■ Source extract

Respondent’s attorneys set the matter
down for hearing by notice dated 19 April 2021 (filed of
record on 20 April
2021) which, having regard to the withdrawal of
applicant’s attorneys, was addressed by email to applicant.
14.
The matter came before me by way of case
flow management on 20 May 2021, at which time I directed that the
applicant, as defendant,
attend a case flow management conference
within fourteen days of the date of the order, the matter postponed
to 3 June 2021.
15.
Again on 9 June 2021 I issued a case flow
management directive certifying the matter trial ready and ordering
that:

Notice
of certification to be brought to the attention of defendant who is
unrepresented at this stage via email, sms (if contact
details
available) and registered mail per chosen address”.
16.
The applicant did not attend any case flow
management conferences as it had been directed to do.
17.
Again, on 22 October 2021 the matter came
before me at the trial roll call in open court, Mr. Cole SC appearing
for respondent,
no appearance for applicant. It was confirmed that
the matter was trial ready and I ordered that “this roll call
directive
must be served by the Sheriff at the registered office of
the defendant.”
18.
In 26 October 2021 the roll call directive
was indeed served at the registered office of the applicant in East
London, the Sheriff
explaining the nature of the process.
19.
Again, as a matter of sheer coincidence and
on 22 November 2021, the matter failed to be called on the trial
roll, there being no
appearance for applicant, respondent seeking
judgment by default.
20.
On 20 April 2021 a notice of set down was
filed seeking a trial date, this sent by email to applicant.
21.
A notice of set down of a civil trial
clearly referring to this action, was issued by the Registrar
informing that the matter had
been placed on the roll for hearing at
Makhanda on 22 November 2021 addressed to defendant by way of the
usual email addresses
utilised, defendant not having replaced its
attorneys of record and not being represented by attorneys either in
Makhanda or elsewhere.

■ Task to carry out
List every distinct calendar date that appears in the court extract above, each only once, in the order it first appears.

■ Dataset extract
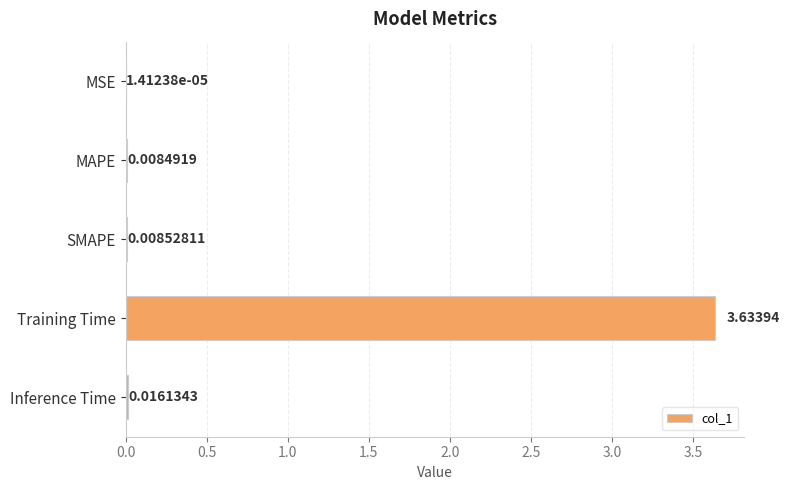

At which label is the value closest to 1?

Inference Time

--

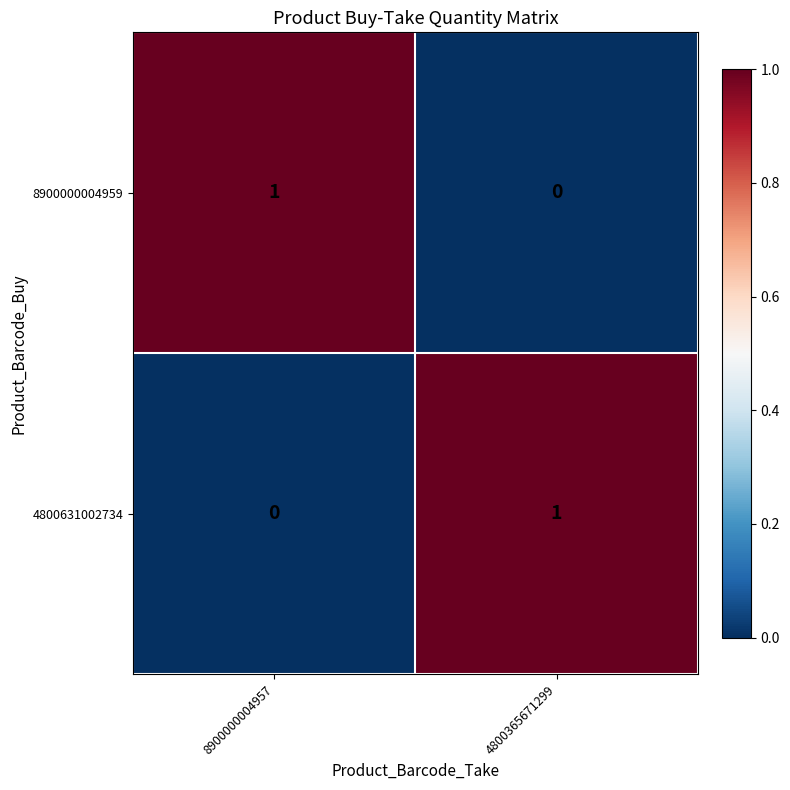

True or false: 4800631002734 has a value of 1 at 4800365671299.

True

==

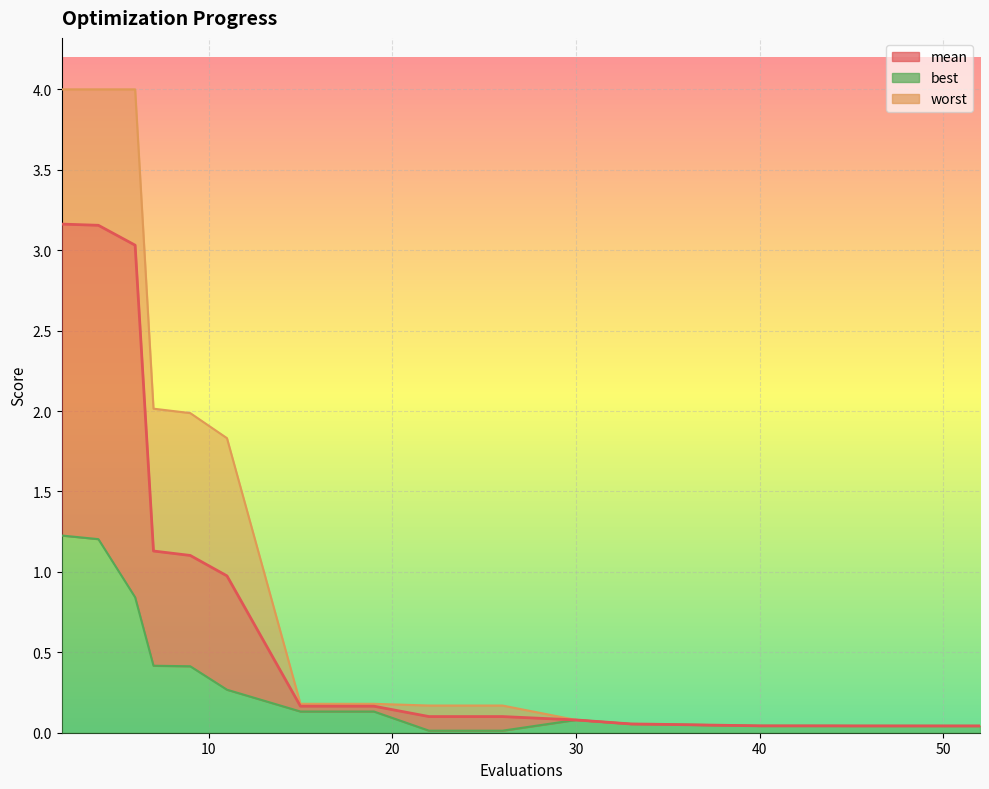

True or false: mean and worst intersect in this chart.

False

■ Output of the exercise
19 April 2021
20 April 2021
20 May 2021
3 June 2021
9 June 2021
22 October 2021
26 October 2021
22 November 2021